### Directions
Reproduce the text of each item below word for word, and leave the pictures out of your answer.

[Dataset records]

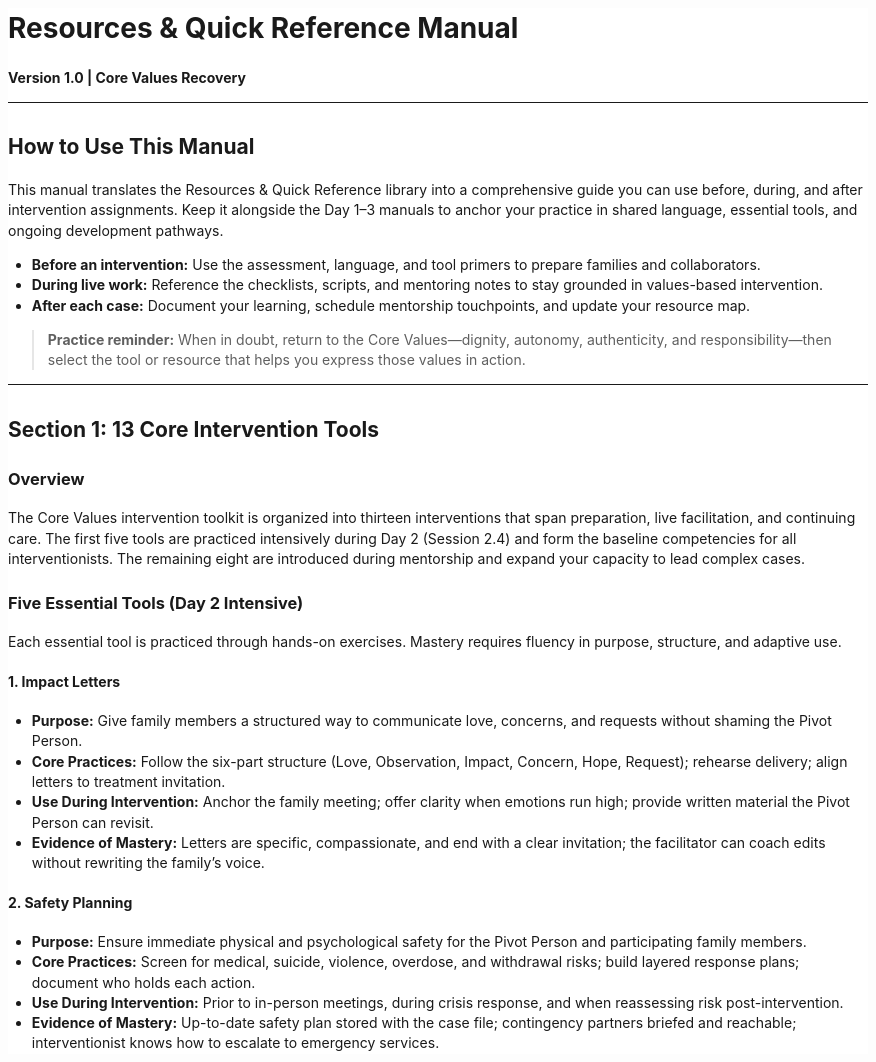 # Resources & Quick Reference Manual

**Version 1.0 | Core Values Recovery**

---

## How to Use This Manual

This manual translates the Resources & Quick Reference library into a comprehensive guide you can use before, during, and after intervention assignments. Keep it alongside the Day 1–3 manuals to anchor your practice in shared language, essential tools, and ongoing development pathways.

- **Before an intervention:** Use the assessment, language, and tool primers to prepare families and collaborators.
- **During live work:** Reference the checklists, scripts, and mentoring notes to stay grounded in values-based intervention.
- **After each case:** Document your learning, schedule mentorship touchpoints, and update your resource map.

> **Practice reminder:** When in doubt, return to the Core Values—dignity, autonomy, authenticity, and responsibility—then select the tool or resource that helps you express those values in action.

---

## Section 1: 13 Core Intervention Tools

### Overview

The Core Values intervention toolkit is organized into thirteen interventions that span preparation, live facilitation, and continuing care. The first five tools are practiced intensively during Day 2 (Session 2.4) and form the baseline competencies for all interventionists. The remaining eight are introduced during mentorship and expand your capacity to lead complex cases.

### Five Essential Tools (Day 2 Intensive)

Each essential tool is practiced through hands-on exercises. Mastery requires fluency in purpose, structure, and adaptive use.

#### 1. Impact Letters

- **Purpose:** Give family members a structured way to communicate love, concerns, and requests without shaming the Pivot Person.
- **Core Practices:** Follow the six-part structure (Love, Observation, Impact, Concern, Hope, Request); rehearse delivery; align letters to treatment invitation.
- **Use During Intervention:** Anchor the family meeting; offer clarity when emotions run high; provide written material the Pivot Person can revisit.
- **Evidence of Mastery:** Letters are specific, compassionate, and end with a clear invitation; the facilitator can coach edits without rewriting the family’s voice.

#### 2. Safety Planning

- **Purpose:** Ensure immediate physical and psychological safety for the Pivot Person and participating family members.
- **Core Practices:** Screen for medical, suicide, violence, overdose, and withdrawal risks; build layered response plans; document who holds each action.
- **Use During Intervention:** Prior to in-person meetings, during crisis response, and when reassessing risk post-intervention.
- **Evidence of Mastery:** Up-to-date safety plan stored with the case file; contingency partners briefed and reachable; interventionist knows how to escalate to emergency services.
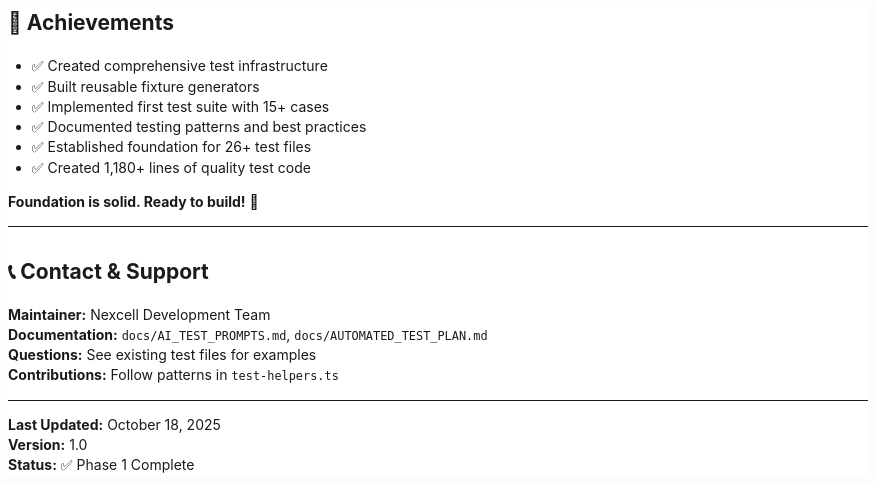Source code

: 
## 🎉 Achievements

- ✅ Created comprehensive test infrastructure
- ✅ Built reusable fixture generators
- ✅ Implemented first test suite with 15+ cases
- ✅ Documented testing patterns and best practices
- ✅ Established foundation for 26+ test files
- ✅ Created 1,180+ lines of quality test code

**Foundation is solid. Ready to build!** 🚀

---

## 📞 Contact & Support

**Maintainer:** Nexcell Development Team  
**Documentation:** `docs/AI_TEST_PROMPTS.md`, `docs/AUTOMATED_TEST_PLAN.md`  
**Questions:** See existing test files for examples  
**Contributions:** Follow patterns in `test-helpers.ts`

---

**Last Updated:** October 18, 2025  
**Version:** 1.0  
**Status:** ✅ Phase 1 Complete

### Problem solution
 # Resources & Quick Reference Manual

**Version 1.0 | Core Values Recovery**

---

## How to Use This Manual

This manual translates the Resources & Quick Reference library into a comprehensive guide you can use before, during, and after intervention assignments. Keep it alongside the Day 1–3 manuals to anchor your practice in shared language, essential tools, and ongoing development pathways.

- **Before an intervention:** Use the assessment, language, and tool primers to prepare families and collaborators.
- **During live work:** Reference the checklists, scripts, and mentoring notes to stay grounded in values-based intervention.
- **After each case:** Document your learning, schedule mentorship touchpoints, and update your resource map.

> **Practice reminder:** When in doubt, return to the Core Values—dignity, autonomy, authenticity, and responsibility—then select the tool or resource that helps you express those values in action.

---

## Section 1: 13 Core Intervention Tools

### Overview

The Core Values intervention toolkit is organized into thirteen interventions that span preparation, live facilitation, and continuing care. The first five tools are practiced intensively during Day 2 (Session 2.4) and form the baseline competencies for all interventionists. The remaining eight are introduced during mentorship and expand your capacity to lead complex cases.

### Five Essential Tools (Day 2 Intensive)

Each essential tool is practiced through hands-on exercises. Mastery requires fluency in purpose, structure, and adaptive use.

#### 1. Impact Letters

- **Purpose:** Give family members a structured way to communicate love, concerns, and requests without shaming the Pivot Person.
- **Core Practices:** Follow the six-part structure (Love, Observation, Impact, Concern, Hope, Request); rehearse delivery; align letters to treatment invitation.
- **Use During Intervention:** Anchor the family meeting; offer clarity when emotions run high; provide written material the Pivot Person can revisit.
- **Evidence of Mastery:** Letters are specific, compassionate, and end with a clear invitation; the facilitator can coach edits without rewriting the family’s voice.

#### 2. Safety Planning

- **Purpose:** Ensure immediate physical and psychological safety for the Pivot Person and participating family members.
- **Core Practices:** Screen for medical, suicide, violence, overdose, and withdrawal risks; build layered response plans; document who holds each action.
- **Use During Intervention:** Prior to in-person meetings, during crisis response, and when reassessing risk post-intervention.
- **Evidence of Mastery:** Up-to-date safety plan stored with the case file; contingency partners briefed and reachable; interventionist knows how to escalate to emergency services.
Source code

: 
## 🎉 Achievements

- ✅ Created comprehensive test infrastructure
- ✅ Built reusable fixture generators
- ✅ Implemented first test suite with 15+ cases
- ✅ Documented testing patterns and best practices
- ✅ Established foundation for 26+ test files
- ✅ Created 1,180+ lines of quality test code

**Foundation is solid. Ready to build!** 🚀

---

## 📞 Contact & Support

**Maintainer:** Nexcell Development Team  
**Documentation:** `docs/AI_TEST_PROMPTS.md`, `docs/AUTOMATED_TEST_PLAN.md`  
**Questions:** See existing test files for examples  
**Contributions:** Follow patterns in `test-helpers.ts`

---

**Last Updated:** October 18, 2025  
**Version:** 1.0  
**Status:** ✅ Phase 1 Complete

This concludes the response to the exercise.